# INFORMATION SUPPLIED
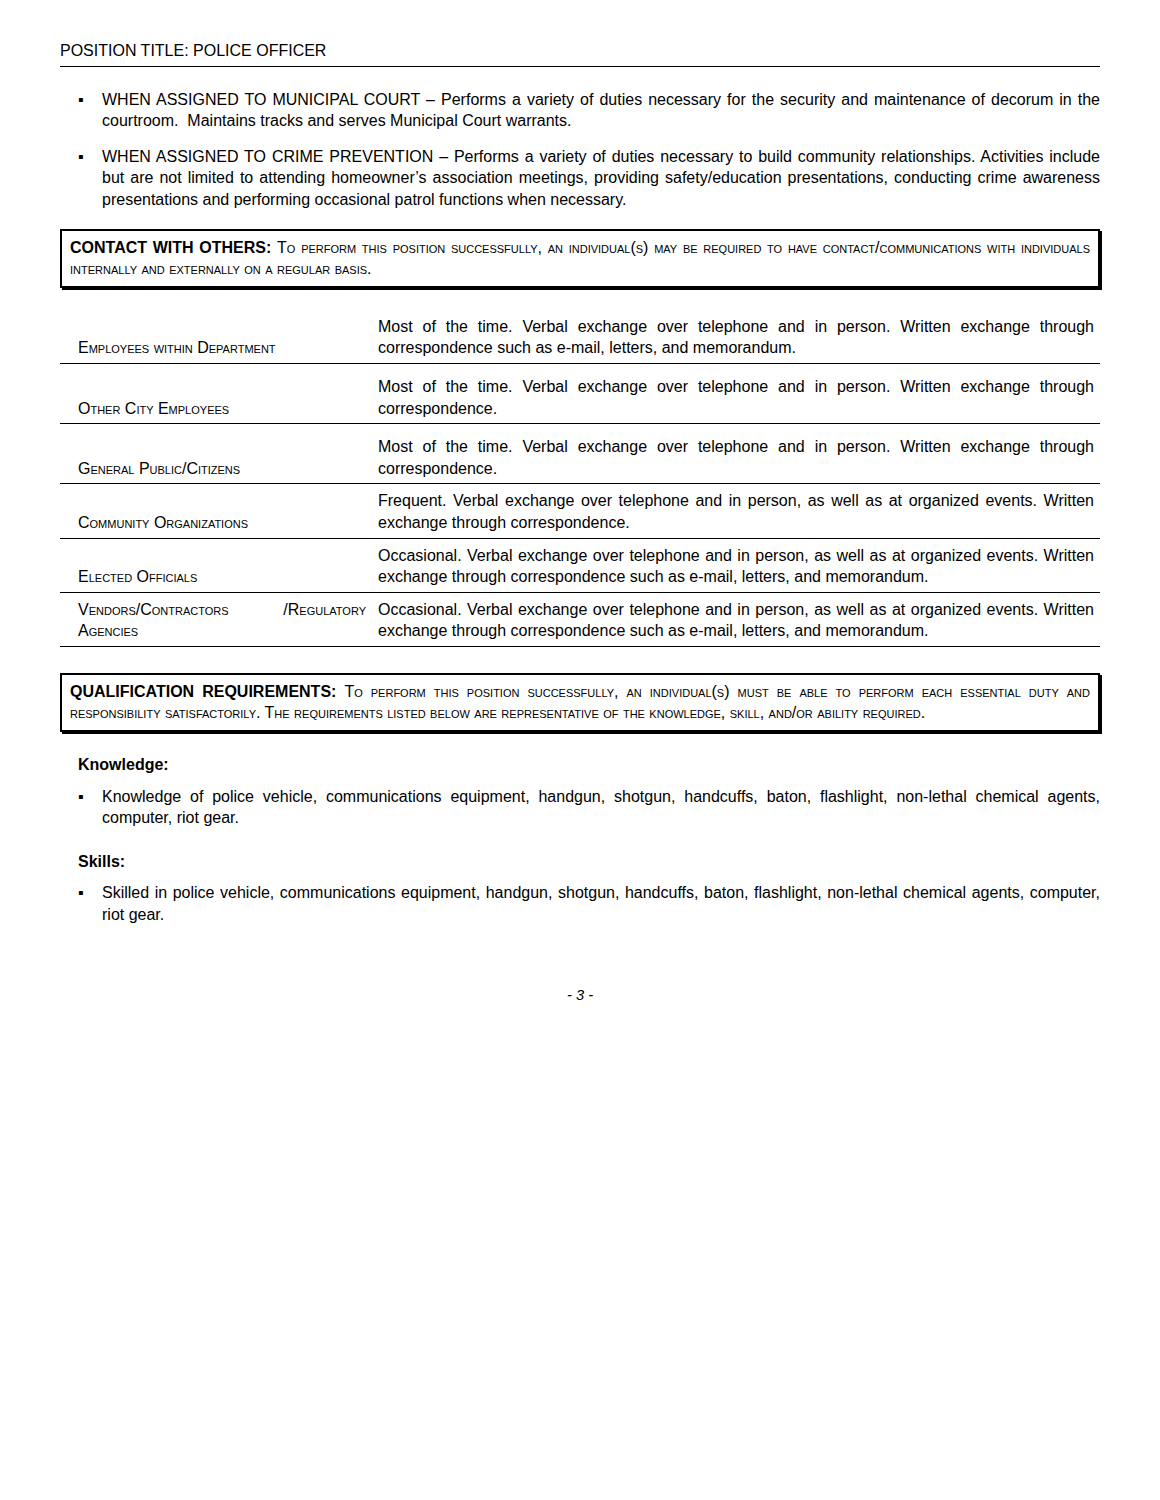POSITION TITLE: POLICE OFFICER
WHEN ASSIGNED TO MUNICIPAL COURT – Performs a variety of duties necessary for the security and maintenance of decorum in the courtroom. Maintains tracks and serves Municipal Court warrants.
WHEN ASSIGNED TO CRIME PREVENTION – Performs a variety of duties necessary to build community relationships. Activities include but are not limited to attending homeowner’s association meetings, providing safety/education presentations, conducting crime awareness presentations and performing occasional patrol functions when necessary.
CONTACT WITH OTHERS: To perform this position successfully, an individual(s) may be required to have contact/communications with individuals internally and externally on a regular basis.
| Employees within Department | Most of the time. Verbal exchange over telephone and in person. Written exchange through correspondence such as e-mail, letters, and memorandum. |
| Other City Employees | Most of the time. Verbal exchange over telephone and in person. Written exchange through correspondence. |
| General Public/Citizens | Most of the time. Verbal exchange over telephone and in person. Written exchange through correspondence. |
| Community Organizations | Frequent. Verbal exchange over telephone and in person, as well as at organized events. Written exchange through correspondence. |
| Elected Officials | Occasional. Verbal exchange over telephone and in person, as well as at organized events. Written exchange through correspondence such as e-mail, letters, and memorandum. |
| Vendors/Contractors /Regulatory Agencies | Occasional. Verbal exchange over telephone and in person, as well as at organized events. Written exchange through correspondence such as e-mail, letters, and memorandum. |
QUALIFICATION REQUIREMENTS: To perform this position successfully, an individual(s) must be able to perform each essential duty and responsibility satisfactorily. The requirements listed below are representative of the knowledge, skill, and/or ability required.
Knowledge:
Knowledge of police vehicle, communications equipment, handgun, shotgun, handcuffs, baton, flashlight, non-lethal chemical agents, computer, riot gear.
Skills:
Skilled in police vehicle, communications equipment, handgun, shotgun, handcuffs, baton, flashlight, non-lethal chemical agents, computer, riot gear.
- 3 -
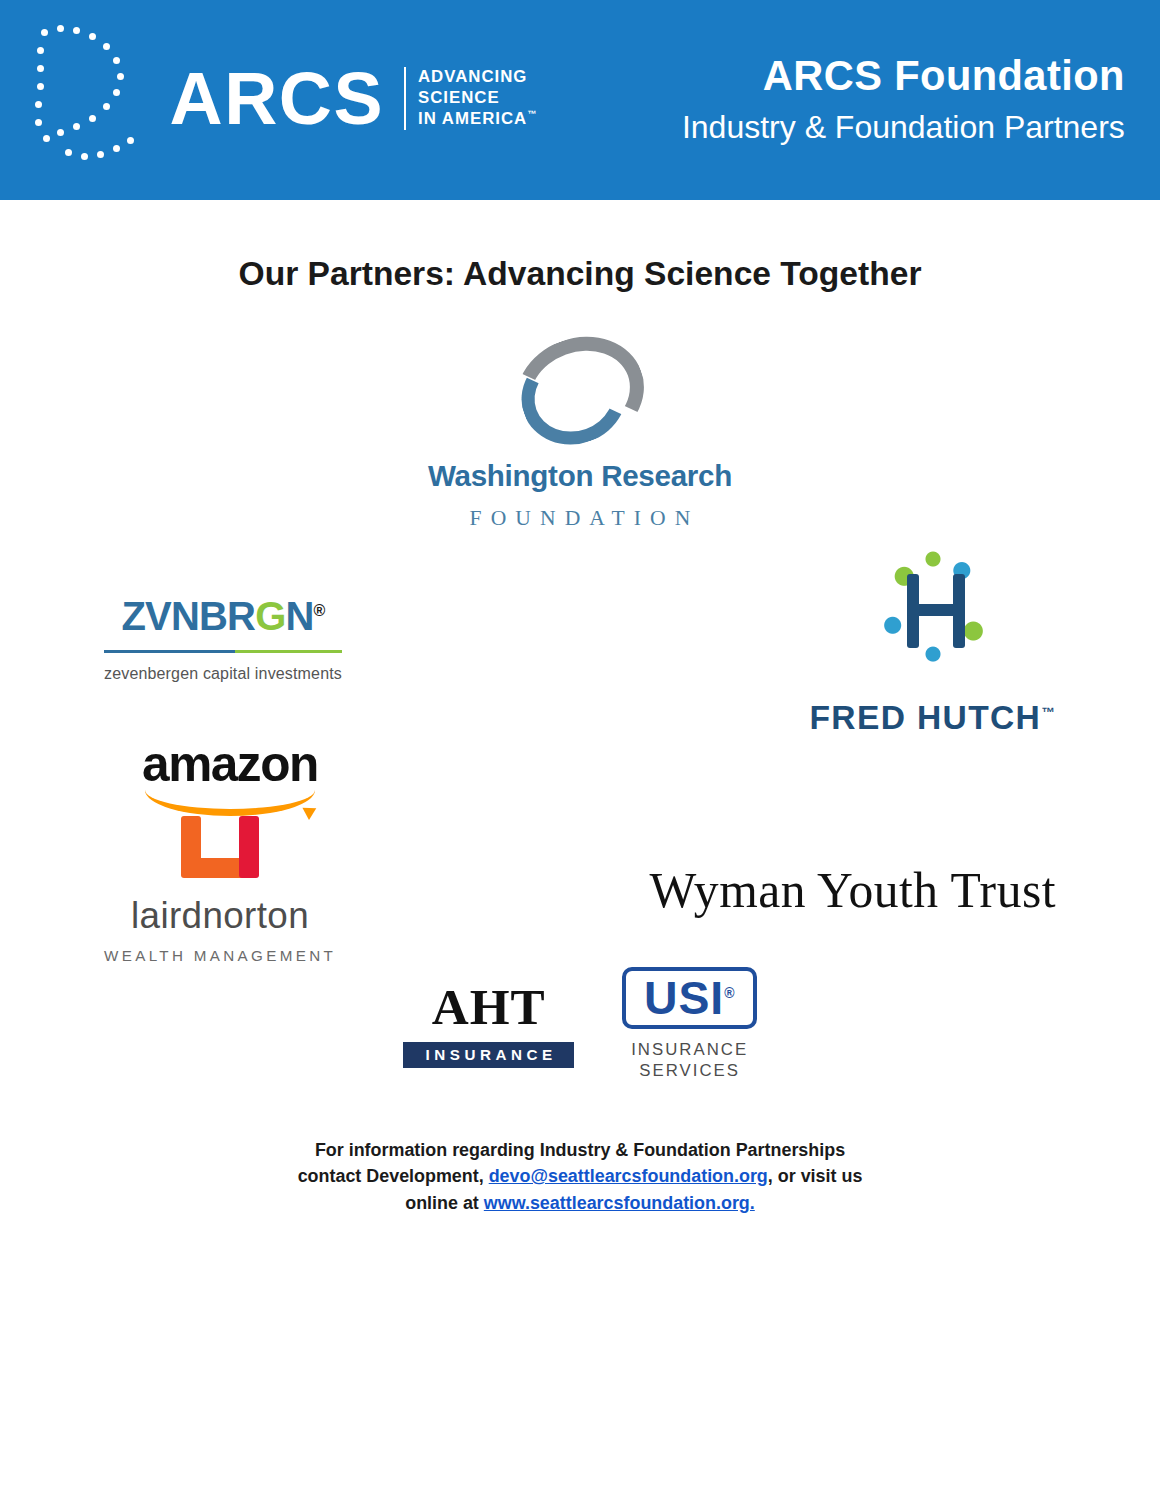ARCS
Advancing
Science
in America™
ARCS Foundation
Industry & Foundation Partners
Our Partners: Advancing Science Together
Washington Research
FOUNDATION
ZVNBRGN®
zevenbergen capital investments
FRED HUTCH™
amazon
lairdnorton
WEALTH MANAGEMENT
Wyman Youth Trust
AHT
INSURANCE
USI®
INSURANCE
SERVICES
For information regarding Industry & Foundation Partnerships
contact Development, devo@seattlearcsfoundation.org, or visit us
online at www.seattlearcsfoundation.org.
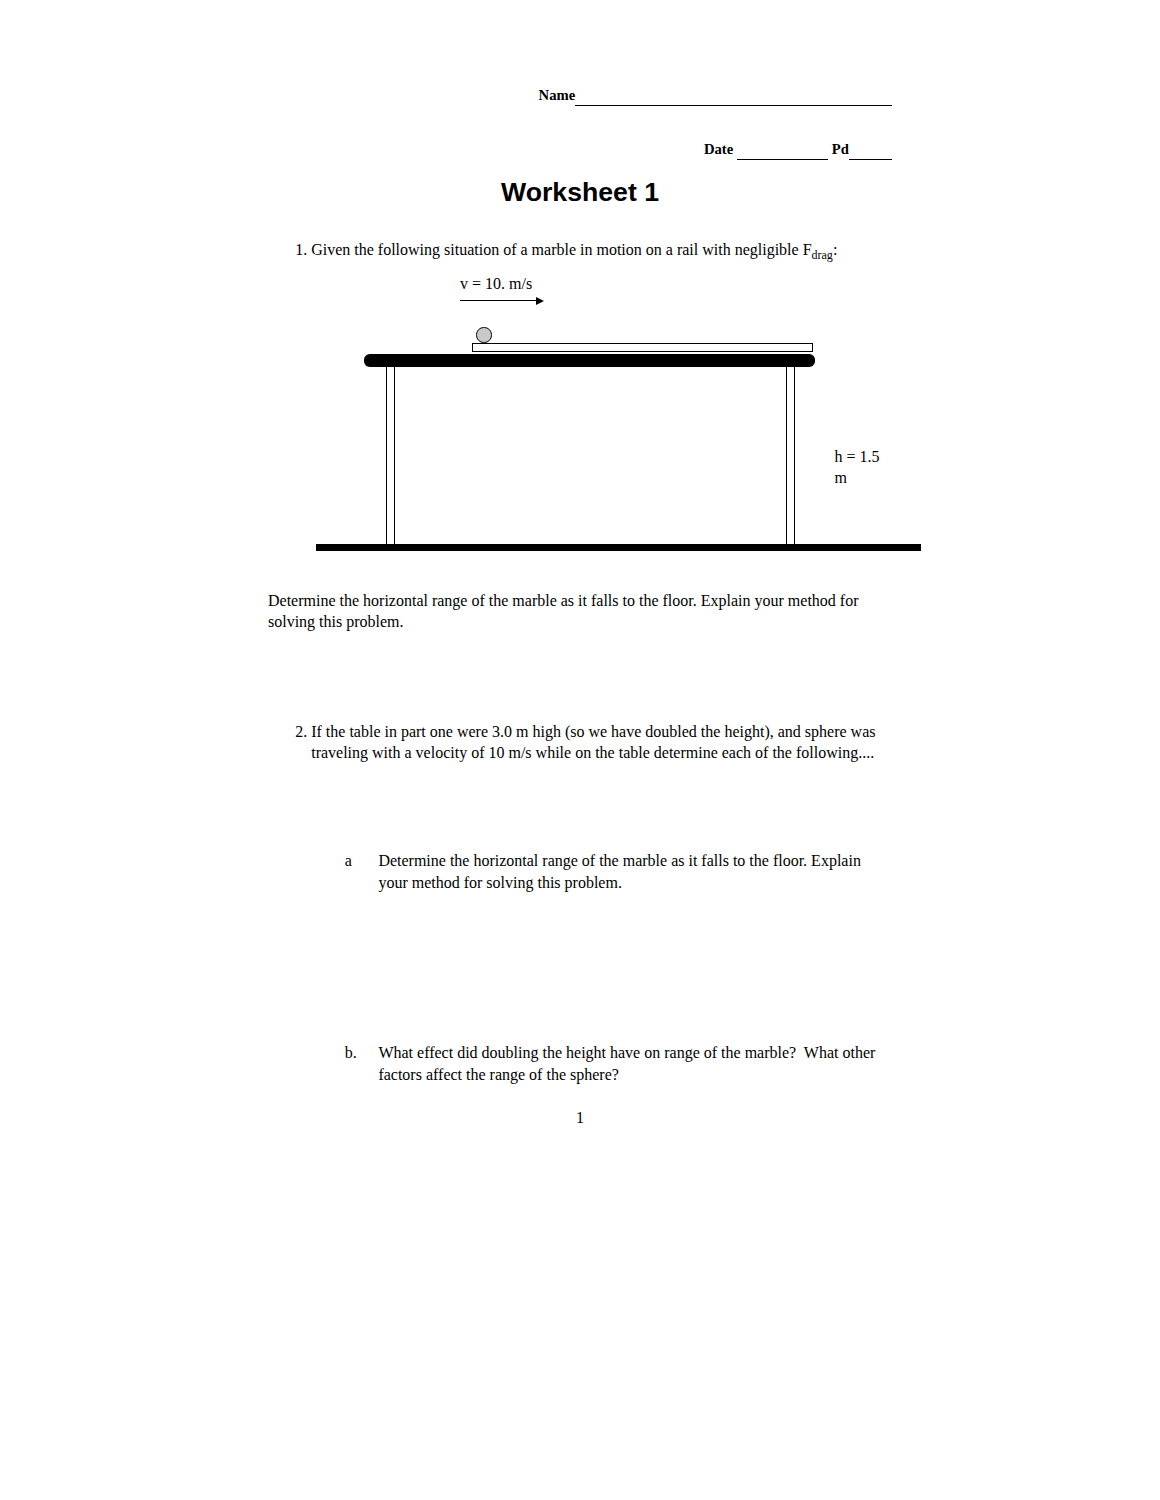Name
Date Pd
Worksheet 1
Given the following situation of a marble in motion on a rail with negligible Fdrag:
v = 10. m/s
h = 1.5 m
Determine the horizontal range of the marble as it falls to the floor. Explain your method for solving this problem.
If the table in part one were 3.0 m high (so we have doubled the height), and sphere was traveling with a velocity of 10 m/s while on the table determine each of the following....
a Determine the horizontal range of the marble as it falls to the floor. Explain your method for solving this problem.
b. What effect did doubling the height have on range of the marble? What other factors affect the range of the sphere?
1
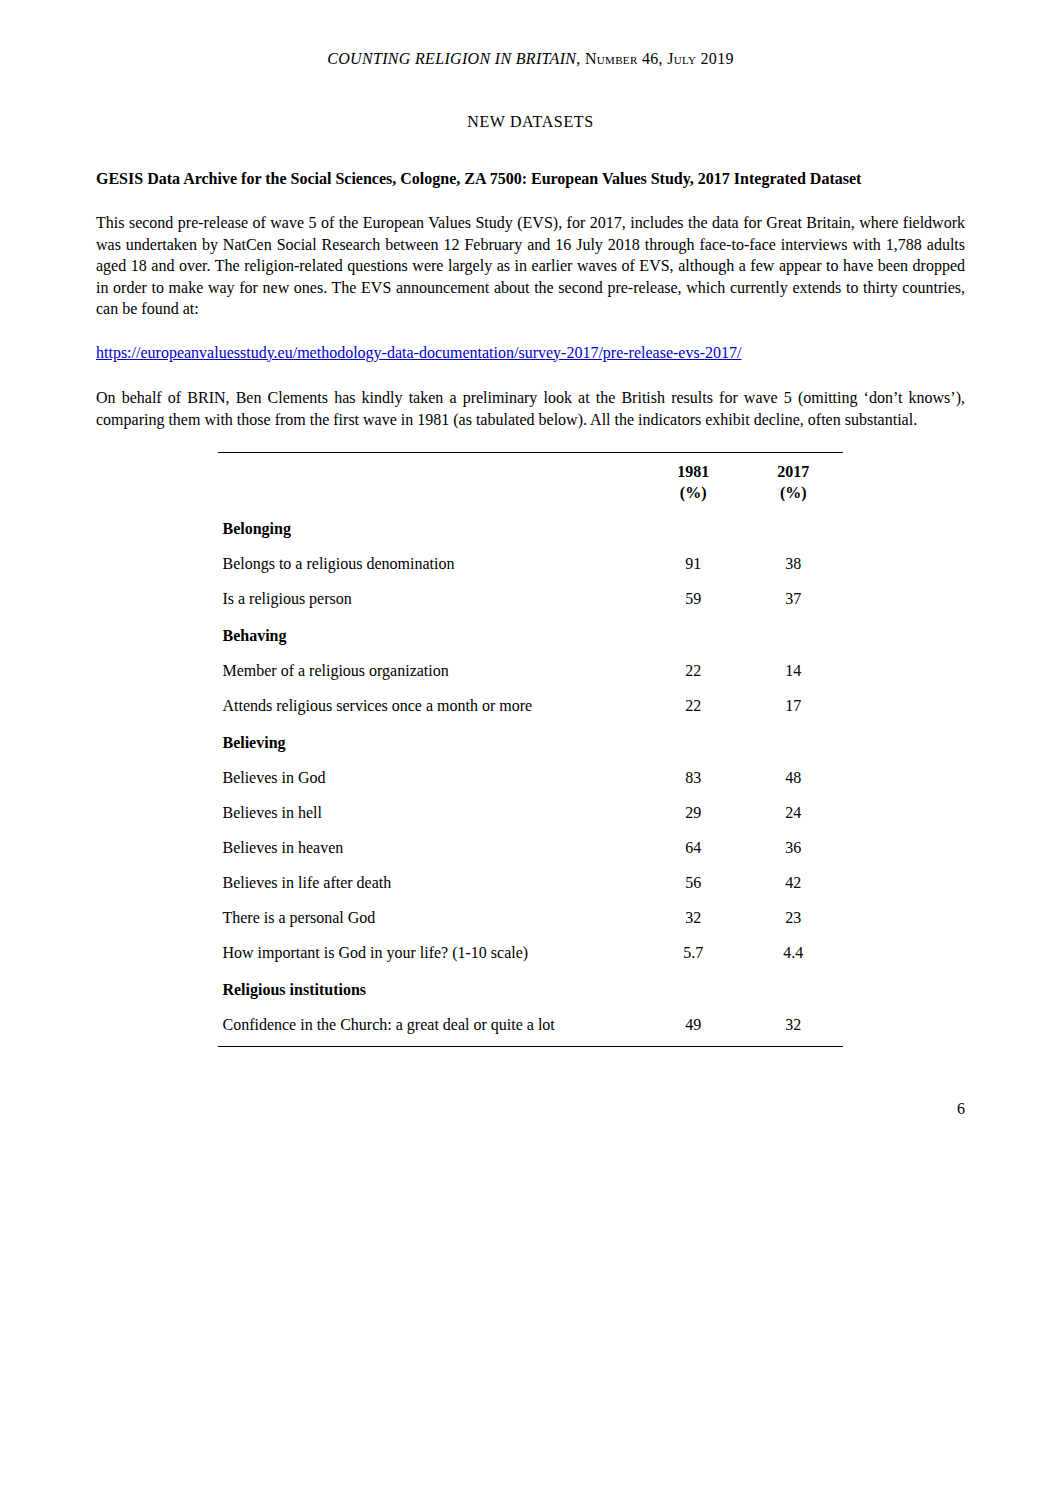COUNTING RELIGION IN BRITAIN, Number 46, July 2019
NEW DATASETS
GESIS Data Archive for the Social Sciences, Cologne, ZA 7500: European Values Study, 2017 Integrated Dataset
This second pre-release of wave 5 of the European Values Study (EVS), for 2017, includes the data for Great Britain, where fieldwork was undertaken by NatCen Social Research between 12 February and 16 July 2018 through face-to-face interviews with 1,788 adults aged 18 and over. The religion-related questions were largely as in earlier waves of EVS, although a few appear to have been dropped in order to make way for new ones. The EVS announcement about the second pre-release, which currently extends to thirty countries, can be found at:
https://europeanvaluesstudy.eu/methodology-data-documentation/survey-2017/pre-release-evs-2017/
On behalf of BRIN, Ben Clements has kindly taken a preliminary look at the British results for wave 5 (omitting ‘don’t knows’), comparing them with those from the first wave in 1981 (as tabulated below). All the indicators exhibit decline, often substantial.
| | 1981 (%) | 2017 (%) |
| --- | --- | --- |
| Belonging |
| Belongs to a religious denomination | 91 | 38 |
| Is a religious person | 59 | 37 |
| Behaving |
| Member of a religious organization | 22 | 14 |
| Attends religious services once a month or more | 22 | 17 |
| Believing |
| Believes in God | 83 | 48 |
| Believes in hell | 29 | 24 |
| Believes in heaven | 64 | 36 |
| Believes in life after death | 56 | 42 |
| There is a personal God | 32 | 23 |
| How important is God in your life? (1-10 scale) | 5.7 | 4.4 |
| Religious institutions |
| Confidence in the Church: a great deal or quite a lot | 49 | 32 |
6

# EXERCISE PROMPT
Where an entry includes a picture, drop it, and print the rest of the material word for word.

# EXERCISE RESPONSE
POSITION TITLE: POLICE OFFICER
WHEN ASSIGNED TO MUNICIPAL COURT – Performs a variety of duties necessary for the security and maintenance of decorum in the courtroom. Maintains tracks and serves Municipal Court warrants.
WHEN ASSIGNED TO CRIME PREVENTION – Performs a variety of duties necessary to build community relationships. Activities include but are not limited to attending homeowner’s association meetings, providing safety/education presentations, conducting crime awareness presentations and performing occasional patrol functions when necessary.
CONTACT WITH OTHERS: To perform this position successfully, an individual(s) may be required to have contact/communications with individuals internally and externally on a regular basis.
| Employees within Department | Most of the time. Verbal exchange over telephone and in person. Written exchange through correspondence such as e-mail, letters, and memorandum. |
| Other City Employees | Most of the time. Verbal exchange over telephone and in person. Written exchange through correspondence. |
| General Public/Citizens | Most of the time. Verbal exchange over telephone and in person. Written exchange through correspondence. |
| Community Organizations | Frequent. Verbal exchange over telephone and in person, as well as at organized events. Written exchange through correspondence. |
| Elected Officials | Occasional. Verbal exchange over telephone and in person, as well as at organized events. Written exchange through correspondence such as e-mail, letters, and memorandum. |
| Vendors/Contractors /Regulatory Agencies | Occasional. Verbal exchange over telephone and in person, as well as at organized events. Written exchange through correspondence such as e-mail, letters, and memorandum. |
QUALIFICATION REQUIREMENTS: To perform this position successfully, an individual(s) must be able to perform each essential duty and responsibility satisfactorily. The requirements listed below are representative of the knowledge, skill, and/or ability required.
Knowledge:
Knowledge of police vehicle, communications equipment, handgun, shotgun, handcuffs, baton, flashlight, non-lethal chemical agents, computer, riot gear.
Skills:
Skilled in police vehicle, communications equipment, handgun, shotgun, handcuffs, baton, flashlight, non-lethal chemical agents, computer, riot gear.
- 3 -
ARCS
Advancing
Science
in America™
ARCS Foundation
Industry & Foundation Partners
Our Partners: Advancing Science Together
Washington Research
FOUNDATION
ZVNBRGN®
zevenbergen capital investments
FRED HUTCH™
amazon
lairdnorton
WEALTH MANAGEMENT
Wyman Youth Trust
AHT
INSURANCE
USI®
INSURANCE
SERVICES
For information regarding Industry & Foundation Partnerships
contact Development, devo@seattlearcsfoundation.org, or visit us
online at www.seattlearcsfoundation.org.
Name
Date Pd
Worksheet 1
Given the following situation of a marble in motion on a rail with negligible Fdrag:
v = 10. m/s
h = 1.5 m
Determine the horizontal range of the marble as it falls to the floor. Explain your method for solving this problem.
If the table in part one were 3.0 m high (so we have doubled the height), and sphere was traveling with a velocity of 10 m/s while on the table determine each of the following....
a Determine the horizontal range of the marble as it falls to the floor. Explain your method for solving this problem.
b. What effect did doubling the height have on range of the marble? What other factors affect the range of the sphere?
1
COUNTING RELIGION IN BRITAIN, Number 46, July 2019
NEW DATASETS
GESIS Data Archive for the Social Sciences, Cologne, ZA 7500: European Values Study, 2017 Integrated Dataset
This second pre-release of wave 5 of the European Values Study (EVS), for 2017, includes the data for Great Britain, where fieldwork was undertaken by NatCen Social Research between 12 February and 16 July 2018 through face-to-face interviews with 1,788 adults aged 18 and over. The religion-related questions were largely as in earlier waves of EVS, although a few appear to have been dropped in order to make way for new ones. The EVS announcement about the second pre-release, which currently extends to thirty countries, can be found at:
https://europeanvaluesstudy.eu/methodology-data-documentation/survey-2017/pre-release-evs-2017/
On behalf of BRIN, Ben Clements has kindly taken a preliminary look at the British results for wave 5 (omitting ‘don’t knows’), comparing them with those from the first wave in 1981 (as tabulated below). All the indicators exhibit decline, often substantial.
| | 1981 (%) | 2017 (%) |
| --- | --- | --- |
| Belonging |
| Belongs to a religious denomination | 91 | 38 |
| Is a religious person | 59 | 37 |
| Behaving |
| Member of a religious organization | 22 | 14 |
| Attends religious services once a month or more | 22 | 17 |
| Believing |
| Believes in God | 83 | 48 |
| Believes in hell | 29 | 24 |
| Believes in heaven | 64 | 36 |
| Believes in life after death | 56 | 42 |
| There is a personal God | 32 | 23 |
| How important is God in your life? (1-10 scale) | 5.7 | 4.4 |
| Religious institutions |
| Confidence in the Church: a great deal or quite a lot | 49 | 32 |
6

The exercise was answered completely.